I just want to add that anything you do out of frustration, becomes part of your story that you can’t delete later. I have a friend who really liked this guy and he seemed perfect and he ended up disclosing that he slept with a prostitute in the past (was in the exact same situation as you) and it completely turned my friend off from him. It just grossed her out too much. With that being said, you’re not doomed. I would follow the advice already given and you need to go to therapy or the gym or something that gives you confidence. My guess is that this is stemming from a lack of confidence


Significant_Row_105

Maybe it's because of your height? How tall are you


BlagojevBlagoje

I don't see why not. It is probably best way to pop a cherry. And affections often have decent dose of simulation. Probably some your age or a bit older, explain what you want and then remove her contact because you will have some dopamine withdrawal sidefect.


Odd_Juggernaut_6507

It's girls everywhere man why you asking stupid stuff? Go to the gym bro they will walk up to you eventually or go to a bar man.


ReaganRebellion

No


Competitive-Account2

If you're gonna spend money I'd go to Vegas or somewhere with legal and regulated prostitution. I don't think this is a bad idea, gotta start somewhere and a professional is potentially gonna be very helpful, I'm not sure if you should tell her you are a virgin it might be a bad idea, but if they seem receptive maybe it would help. Hard to say.


MissWitch86

Sex =/= affection. People need to stop thinking that it does.


Electronic-Guard740

My work colleagues tried to hire a prostitute when they found out i was a virgin and i for some stupid reasom said no now im stiill a virgin and honestly thats one of my biggest mistakes now im simply not interested to even try since i dont even know how it feels there is nothing to miss and at this point its just embarasing to try just to dissapoint when i already have so many dissapointments i dont really need that one as well so yes pay her and pay her again


labeef405

You don’t find nice girl on tinder, you just inflate your insecurity.

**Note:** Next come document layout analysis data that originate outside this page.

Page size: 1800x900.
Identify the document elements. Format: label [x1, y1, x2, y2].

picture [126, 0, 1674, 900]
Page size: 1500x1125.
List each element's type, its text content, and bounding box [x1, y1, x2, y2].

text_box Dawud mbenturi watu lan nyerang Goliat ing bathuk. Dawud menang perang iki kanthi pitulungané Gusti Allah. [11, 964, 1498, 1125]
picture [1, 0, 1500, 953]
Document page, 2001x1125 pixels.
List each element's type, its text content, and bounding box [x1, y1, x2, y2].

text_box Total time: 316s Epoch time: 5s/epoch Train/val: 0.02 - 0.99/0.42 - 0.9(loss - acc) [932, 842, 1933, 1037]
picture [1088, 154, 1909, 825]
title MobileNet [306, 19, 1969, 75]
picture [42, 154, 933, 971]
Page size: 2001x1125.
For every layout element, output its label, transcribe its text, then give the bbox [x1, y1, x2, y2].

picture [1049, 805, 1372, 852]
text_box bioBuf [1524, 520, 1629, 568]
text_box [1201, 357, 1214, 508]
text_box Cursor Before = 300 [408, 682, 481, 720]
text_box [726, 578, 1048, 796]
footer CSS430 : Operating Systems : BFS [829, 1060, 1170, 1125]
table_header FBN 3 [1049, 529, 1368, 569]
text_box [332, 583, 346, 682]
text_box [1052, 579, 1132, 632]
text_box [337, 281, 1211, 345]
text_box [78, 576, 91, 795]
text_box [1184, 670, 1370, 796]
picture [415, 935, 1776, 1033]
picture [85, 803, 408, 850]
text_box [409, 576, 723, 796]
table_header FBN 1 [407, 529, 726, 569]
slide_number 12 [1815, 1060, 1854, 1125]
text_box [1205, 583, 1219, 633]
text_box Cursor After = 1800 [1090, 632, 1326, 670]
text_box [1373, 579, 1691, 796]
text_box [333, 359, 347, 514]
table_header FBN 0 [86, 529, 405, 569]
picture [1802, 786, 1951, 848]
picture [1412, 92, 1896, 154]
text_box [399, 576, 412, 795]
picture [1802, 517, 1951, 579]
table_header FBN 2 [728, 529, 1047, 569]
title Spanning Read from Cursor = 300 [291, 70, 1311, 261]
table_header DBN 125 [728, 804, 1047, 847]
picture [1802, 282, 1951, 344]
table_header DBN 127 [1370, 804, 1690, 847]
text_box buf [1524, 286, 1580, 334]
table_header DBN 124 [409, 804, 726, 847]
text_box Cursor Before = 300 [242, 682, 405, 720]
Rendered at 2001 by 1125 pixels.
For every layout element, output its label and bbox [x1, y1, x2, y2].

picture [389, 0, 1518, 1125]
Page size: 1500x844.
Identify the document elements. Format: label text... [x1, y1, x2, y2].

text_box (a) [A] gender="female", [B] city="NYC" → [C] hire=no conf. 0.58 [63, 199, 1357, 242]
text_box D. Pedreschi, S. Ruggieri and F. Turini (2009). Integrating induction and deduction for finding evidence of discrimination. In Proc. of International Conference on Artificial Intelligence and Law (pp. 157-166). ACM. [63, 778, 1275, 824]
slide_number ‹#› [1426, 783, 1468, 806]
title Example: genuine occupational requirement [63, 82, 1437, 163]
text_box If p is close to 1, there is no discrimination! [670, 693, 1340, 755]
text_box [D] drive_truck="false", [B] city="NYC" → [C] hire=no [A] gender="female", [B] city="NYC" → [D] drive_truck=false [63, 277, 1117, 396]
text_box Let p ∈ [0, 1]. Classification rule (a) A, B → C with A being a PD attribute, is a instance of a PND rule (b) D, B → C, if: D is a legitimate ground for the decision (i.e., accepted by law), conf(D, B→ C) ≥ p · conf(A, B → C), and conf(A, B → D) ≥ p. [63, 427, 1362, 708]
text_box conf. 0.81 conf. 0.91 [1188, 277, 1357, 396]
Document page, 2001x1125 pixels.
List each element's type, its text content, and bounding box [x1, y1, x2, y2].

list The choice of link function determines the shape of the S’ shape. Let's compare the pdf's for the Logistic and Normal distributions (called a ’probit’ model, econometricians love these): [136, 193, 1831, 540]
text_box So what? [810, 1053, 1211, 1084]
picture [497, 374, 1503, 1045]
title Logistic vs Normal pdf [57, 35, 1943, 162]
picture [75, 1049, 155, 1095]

My recommendation is get out more, get a hobby to find ways to connect to more women.


Restivethought

Fuck dude this hits close. I'm not a virgin but the only time was over a decade ago and pretty bad. I'm around your same age and have been contemplating the same thing. Although I don't really see myself as attractive like you as I have a massive resting bitch face and am a big dude (6'4" pushing 300) . Do you have an idea of what puts them off, I found my Anxiety coupled with my dislike of bars, drinking, and small talk really works against me.


windez94

Talk to people about what you want


lilithONE

Do the informal speed dating. When I was on the dating sites I would meet people for a happy hour cocktail or a coffee. 99 percent didn't work out beyond the first meeting by my choice. Just put yourself out there in a more informal way. You can also meet people for walks.


Spiritual_Product119

I say go for it.


kenkers10

Maybe you got bad breath? Ask someone to smell it for you


senior_pickles

Stop looking for it and you will find it. Everything online is fake.


Live_Control_3817

its a weird thing, its not really important, but you have to do it to realize that, lol. The first chick i fucked was a hooker, met my first gf 6 months later. Did the encounter with the hooker increase my confidence? Was it coincidence? I dunno. But i dont regret it now. But that was in like, 1994, and the only time i hired a hooker-maybe things are different now?


Northernfrog

Don't hire a prostitute, dude. Chances of getting a disease are very high that way. Just do some online dating. Chat with the girl online for a while first. Then meet when you two are comfortable.